- [Listed records]:

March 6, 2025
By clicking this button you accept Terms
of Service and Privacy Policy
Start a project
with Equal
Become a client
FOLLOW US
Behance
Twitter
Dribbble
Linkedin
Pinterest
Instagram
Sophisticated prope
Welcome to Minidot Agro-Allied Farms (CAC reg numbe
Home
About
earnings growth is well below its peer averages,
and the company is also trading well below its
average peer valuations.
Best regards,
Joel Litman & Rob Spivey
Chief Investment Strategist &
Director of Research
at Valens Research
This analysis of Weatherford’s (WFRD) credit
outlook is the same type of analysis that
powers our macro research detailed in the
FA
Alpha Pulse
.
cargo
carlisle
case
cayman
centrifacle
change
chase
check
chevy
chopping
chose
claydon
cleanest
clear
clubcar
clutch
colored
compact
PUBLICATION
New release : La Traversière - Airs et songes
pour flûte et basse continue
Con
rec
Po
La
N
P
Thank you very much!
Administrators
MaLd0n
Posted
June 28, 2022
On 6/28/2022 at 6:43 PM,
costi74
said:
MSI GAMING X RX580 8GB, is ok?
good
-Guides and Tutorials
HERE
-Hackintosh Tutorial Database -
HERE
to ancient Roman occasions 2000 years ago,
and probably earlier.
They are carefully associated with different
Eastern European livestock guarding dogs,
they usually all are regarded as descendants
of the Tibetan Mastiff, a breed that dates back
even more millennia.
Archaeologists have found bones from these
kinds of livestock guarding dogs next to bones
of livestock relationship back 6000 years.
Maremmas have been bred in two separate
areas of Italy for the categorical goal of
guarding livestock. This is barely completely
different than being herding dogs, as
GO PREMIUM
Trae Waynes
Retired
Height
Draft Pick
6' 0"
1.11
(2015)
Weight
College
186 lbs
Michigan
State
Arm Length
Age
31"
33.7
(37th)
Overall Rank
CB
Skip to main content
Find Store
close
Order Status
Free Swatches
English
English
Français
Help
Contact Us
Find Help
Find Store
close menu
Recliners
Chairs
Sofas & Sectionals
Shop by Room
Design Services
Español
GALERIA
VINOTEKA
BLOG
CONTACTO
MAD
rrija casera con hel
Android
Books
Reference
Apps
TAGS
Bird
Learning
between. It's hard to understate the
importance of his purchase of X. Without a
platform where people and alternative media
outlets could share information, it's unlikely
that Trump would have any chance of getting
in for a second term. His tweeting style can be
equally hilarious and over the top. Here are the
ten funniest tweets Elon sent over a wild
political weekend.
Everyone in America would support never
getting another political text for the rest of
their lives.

- [Task item]:
Reproduce every line of the data above, character for character and in the same order.

- [Final answer]:
March 6, 2025
By clicking this button you accept Terms
of Service and Privacy Policy
Start a project
with Equal
Become a client
FOLLOW US
Behance
Twitter
Dribbble
Linkedin
Pinterest
Instagram
Sophisticated prope
Welcome to Minidot Agro-Allied Farms (CAC reg numbe
Home
About
earnings growth is well below its peer averages,
and the company is also trading well below its
average peer valuations.
Best regards,
Joel Litman & Rob Spivey
Chief Investment Strategist &
Director of Research
at Valens Research
This analysis of Weatherford’s (WFRD) credit
outlook is the same type of analysis that
powers our macro research detailed in the
FA
Alpha Pulse
.
cargo
carlisle
case
cayman
centrifacle
change
chase
check
chevy
chopping
chose
claydon
cleanest
clear
clubcar
clutch
colored
compact
PUBLICATION
New release : La Traversière - Airs et songes
pour flûte et basse continue
Con
rec
Po
La
N
P
Thank you very much!
Administrators
MaLd0n
Posted
June 28, 2022
On 6/28/2022 at 6:43 PM,
costi74
said:
MSI GAMING X RX580 8GB, is ok?
good
-Guides and Tutorials
HERE
-Hackintosh Tutorial Database -
HERE
to ancient Roman occasions 2000 years ago,
and probably earlier.
They are carefully associated with different
Eastern European livestock guarding dogs,
they usually all are regarded as descendants
of the Tibetan Mastiff, a breed that dates back
even more millennia.
Archaeologists have found bones from these
kinds of livestock guarding dogs next to bones
of livestock relationship back 6000 years.
Maremmas have been bred in two separate
areas of Italy for the categorical goal of
guarding livestock. This is barely completely
different than being herding dogs, as
GO PREMIUM
Trae Waynes
Retired
Height
Draft Pick
6' 0"
1.11
(2015)
Weight
College
186 lbs
Michigan
State
Arm Length
Age
31"
33.7
(37th)
Overall Rank
CB
Skip to main content
Find Store
close
Order Status
Free Swatches
English
English
Français
Help
Contact Us
Find Help
Find Store
close menu
Recliners
Chairs
Sofas & Sectionals
Shop by Room
Design Services
Español
GALERIA
VINOTEKA
BLOG
CONTACTO
MAD
rrija casera con hel
Android
Books
Reference
Apps
TAGS
Bird
Learning
between. It's hard to understate the
importance of his purchase of X. Without a
platform where people and alternative media
outlets could share information, it's unlikely
that Trump would have any chance of getting
in for a second term. His tweeting style can be
equally hilarious and over the top. Here are the
ten funniest tweets Elon sent over a wild
political weekend.
Everyone in America would support never
getting another political text for the rest of
their lives.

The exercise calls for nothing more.